• Exercise goal
Scan the data below for the string "kong". Show every line where it turns up.

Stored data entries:
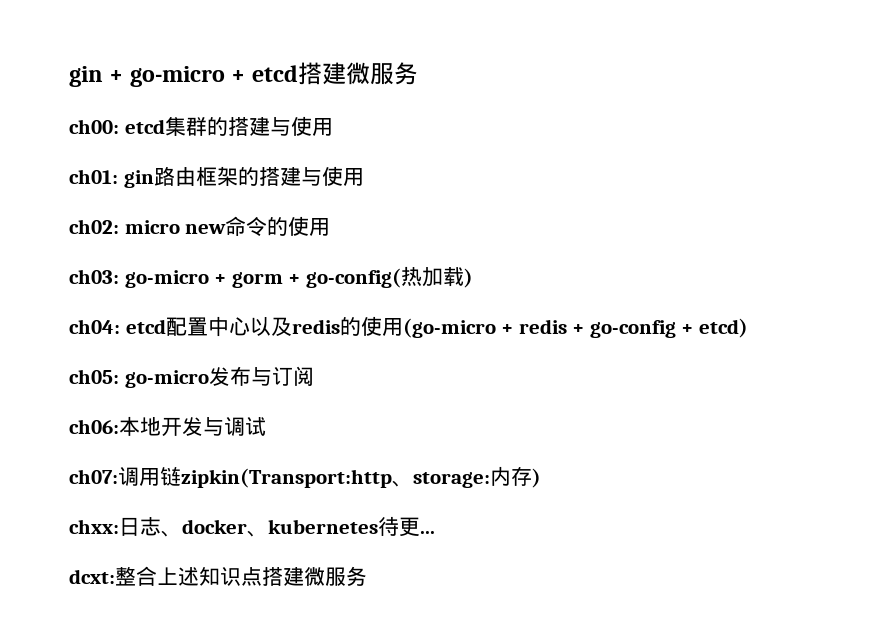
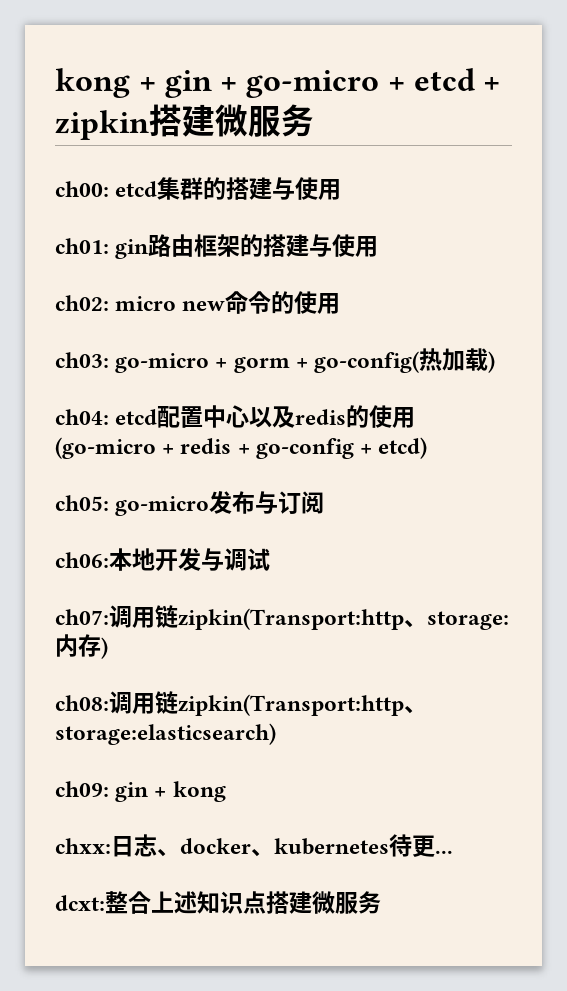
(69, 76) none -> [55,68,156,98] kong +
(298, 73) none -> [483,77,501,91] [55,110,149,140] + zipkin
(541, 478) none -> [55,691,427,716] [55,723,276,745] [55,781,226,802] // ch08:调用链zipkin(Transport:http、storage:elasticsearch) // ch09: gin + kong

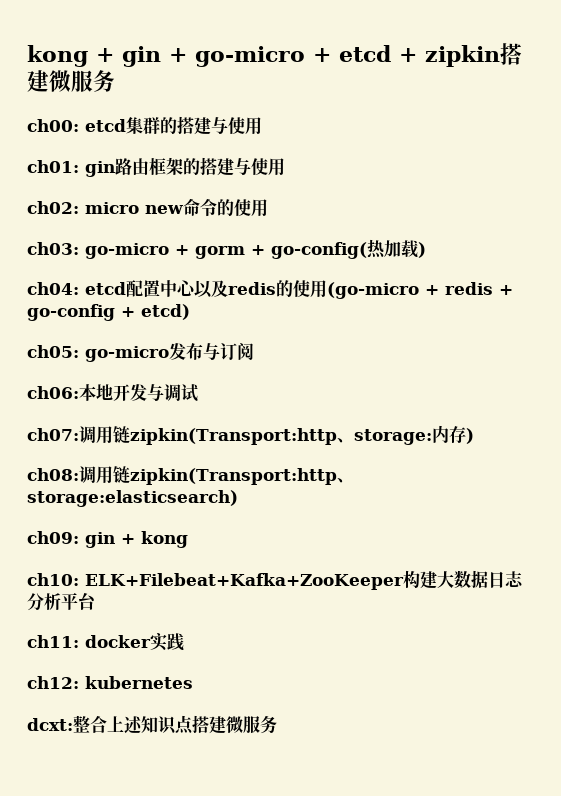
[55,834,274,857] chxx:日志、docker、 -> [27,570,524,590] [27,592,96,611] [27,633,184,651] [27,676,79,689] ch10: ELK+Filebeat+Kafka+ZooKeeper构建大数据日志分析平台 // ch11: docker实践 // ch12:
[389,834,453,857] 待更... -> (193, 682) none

• Result for this exercise
(69, 76) none -> [55,68,156,98] kong +
(541, 478) none -> [55,691,427,716] [55,723,276,745] [55,781,226,802] // ch08:调用链zipkin(Transport:http、storage:elasticsearch) // ch09: gin + kong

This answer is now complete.